El trayecto en este bus de línea es muy bonito, muy barato, y dura unos 30 minutos.

¿Cómo volver de Tsumago a la civilización?

Para volver de Tsumago a Tokio tomamos el autobús que para a la entrada del pueblo en dirección a Nagiso. Asegúrate de las horas de salida antes de perderte en los encantos de la aldea, o tendrás un disgusto, que andando hay un buen pateo…

Una vez en Nagiso, hay que coger el tren a Nagoya, y como en una hora ya estarás en la estación para coger el tren bala a Tokio, o a donde tengas la siguiente parada de tu viaje.

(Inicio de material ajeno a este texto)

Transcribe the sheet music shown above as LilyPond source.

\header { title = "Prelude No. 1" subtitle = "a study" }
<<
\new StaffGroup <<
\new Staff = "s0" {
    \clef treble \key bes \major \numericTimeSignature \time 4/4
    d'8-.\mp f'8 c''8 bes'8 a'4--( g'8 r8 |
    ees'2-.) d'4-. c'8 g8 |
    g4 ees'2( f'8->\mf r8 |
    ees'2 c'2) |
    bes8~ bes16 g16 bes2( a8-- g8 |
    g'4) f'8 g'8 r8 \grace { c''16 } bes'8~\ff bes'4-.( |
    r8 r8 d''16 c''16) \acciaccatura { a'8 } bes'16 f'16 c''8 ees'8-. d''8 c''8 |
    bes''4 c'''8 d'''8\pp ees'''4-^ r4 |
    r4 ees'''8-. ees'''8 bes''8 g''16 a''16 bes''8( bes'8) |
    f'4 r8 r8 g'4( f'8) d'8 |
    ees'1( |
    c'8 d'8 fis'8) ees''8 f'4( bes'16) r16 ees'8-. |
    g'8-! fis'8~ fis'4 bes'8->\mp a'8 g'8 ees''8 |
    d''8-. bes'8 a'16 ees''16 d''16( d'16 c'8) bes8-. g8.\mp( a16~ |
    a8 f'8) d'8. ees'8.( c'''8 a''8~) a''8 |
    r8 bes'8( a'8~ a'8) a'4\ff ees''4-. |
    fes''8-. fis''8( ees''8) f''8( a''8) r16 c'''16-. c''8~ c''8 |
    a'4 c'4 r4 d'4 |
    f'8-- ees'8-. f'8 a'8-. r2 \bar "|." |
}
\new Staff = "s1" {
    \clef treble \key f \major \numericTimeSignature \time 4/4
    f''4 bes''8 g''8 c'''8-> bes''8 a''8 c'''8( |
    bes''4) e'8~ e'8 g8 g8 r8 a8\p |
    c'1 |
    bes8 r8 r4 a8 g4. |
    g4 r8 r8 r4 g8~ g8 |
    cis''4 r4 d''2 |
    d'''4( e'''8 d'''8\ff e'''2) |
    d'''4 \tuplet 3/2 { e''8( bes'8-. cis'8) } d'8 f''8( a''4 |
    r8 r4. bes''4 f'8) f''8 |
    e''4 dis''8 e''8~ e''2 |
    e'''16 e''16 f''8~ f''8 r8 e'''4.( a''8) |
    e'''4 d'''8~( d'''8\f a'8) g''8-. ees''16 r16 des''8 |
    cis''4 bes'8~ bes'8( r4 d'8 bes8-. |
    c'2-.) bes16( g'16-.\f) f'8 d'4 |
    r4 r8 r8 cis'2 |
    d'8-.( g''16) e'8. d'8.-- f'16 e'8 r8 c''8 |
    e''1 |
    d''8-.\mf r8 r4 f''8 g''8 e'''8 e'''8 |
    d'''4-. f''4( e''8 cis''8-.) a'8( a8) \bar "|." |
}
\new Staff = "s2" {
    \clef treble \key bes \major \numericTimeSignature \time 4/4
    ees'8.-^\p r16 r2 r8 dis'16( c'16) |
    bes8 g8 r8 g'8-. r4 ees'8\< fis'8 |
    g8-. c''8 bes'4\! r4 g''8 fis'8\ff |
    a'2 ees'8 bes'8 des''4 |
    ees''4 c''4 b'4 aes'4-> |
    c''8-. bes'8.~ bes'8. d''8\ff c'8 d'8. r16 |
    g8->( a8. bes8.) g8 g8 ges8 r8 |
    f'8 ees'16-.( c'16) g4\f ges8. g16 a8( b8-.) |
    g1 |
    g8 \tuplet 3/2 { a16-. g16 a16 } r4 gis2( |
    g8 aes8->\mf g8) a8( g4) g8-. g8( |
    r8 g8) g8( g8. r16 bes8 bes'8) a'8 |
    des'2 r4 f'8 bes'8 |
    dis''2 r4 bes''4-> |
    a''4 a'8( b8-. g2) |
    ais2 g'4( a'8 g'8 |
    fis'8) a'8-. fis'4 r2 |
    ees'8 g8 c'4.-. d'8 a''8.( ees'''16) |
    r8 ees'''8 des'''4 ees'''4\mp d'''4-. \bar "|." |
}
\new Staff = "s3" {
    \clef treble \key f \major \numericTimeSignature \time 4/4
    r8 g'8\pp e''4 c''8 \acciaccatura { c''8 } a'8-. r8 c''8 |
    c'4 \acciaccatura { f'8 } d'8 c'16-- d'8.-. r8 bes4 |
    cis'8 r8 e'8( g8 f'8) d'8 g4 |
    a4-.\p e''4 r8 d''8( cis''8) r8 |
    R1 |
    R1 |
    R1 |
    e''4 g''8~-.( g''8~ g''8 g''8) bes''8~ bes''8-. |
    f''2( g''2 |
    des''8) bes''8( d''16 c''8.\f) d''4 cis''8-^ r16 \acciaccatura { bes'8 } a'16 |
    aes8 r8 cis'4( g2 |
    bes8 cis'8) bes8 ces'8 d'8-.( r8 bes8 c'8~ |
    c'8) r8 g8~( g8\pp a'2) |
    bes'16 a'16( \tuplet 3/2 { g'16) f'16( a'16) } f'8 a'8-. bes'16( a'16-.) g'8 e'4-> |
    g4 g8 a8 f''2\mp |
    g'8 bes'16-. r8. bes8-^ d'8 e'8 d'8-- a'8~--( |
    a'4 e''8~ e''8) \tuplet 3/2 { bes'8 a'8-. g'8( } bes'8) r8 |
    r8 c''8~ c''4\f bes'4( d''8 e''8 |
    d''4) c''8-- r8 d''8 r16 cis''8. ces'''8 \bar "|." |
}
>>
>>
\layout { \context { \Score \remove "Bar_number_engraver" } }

¿Merece la pena hacer la Ruta del Nakasendo?

Te recomendamos hacer la Ruta del Nakasendo si:

  • Te da tiempo. Como ya te habrás dado cuenta, en tu viaje por Japón no te va a dar tiempo nunca a ver todo lo que quieres ver. Así que vas a tener que elegir.
  • Te apetece pasar un día caminando por la naturaleza, ver bosques de bambú, visitar una aldea tradicional, vivir la experiencia de dormir en un templo… Si eres de los que se agobia en el campo o viendo un río, esta ruta no es para ti.
  • En función de tus prioridades, te puede interesar más o menos alejarte de la locura de la ciudad y los lugares a donde todo el mundo va. Es cuestión de gustos.

La ruta del Nakasendo, entre Magome y Tsumago, y ya sólo la aventura de conseguir llegar allí, a nosotros nos mereció mucho la pena. Pero, ¿tendrá cabida en tu ruta por Japón?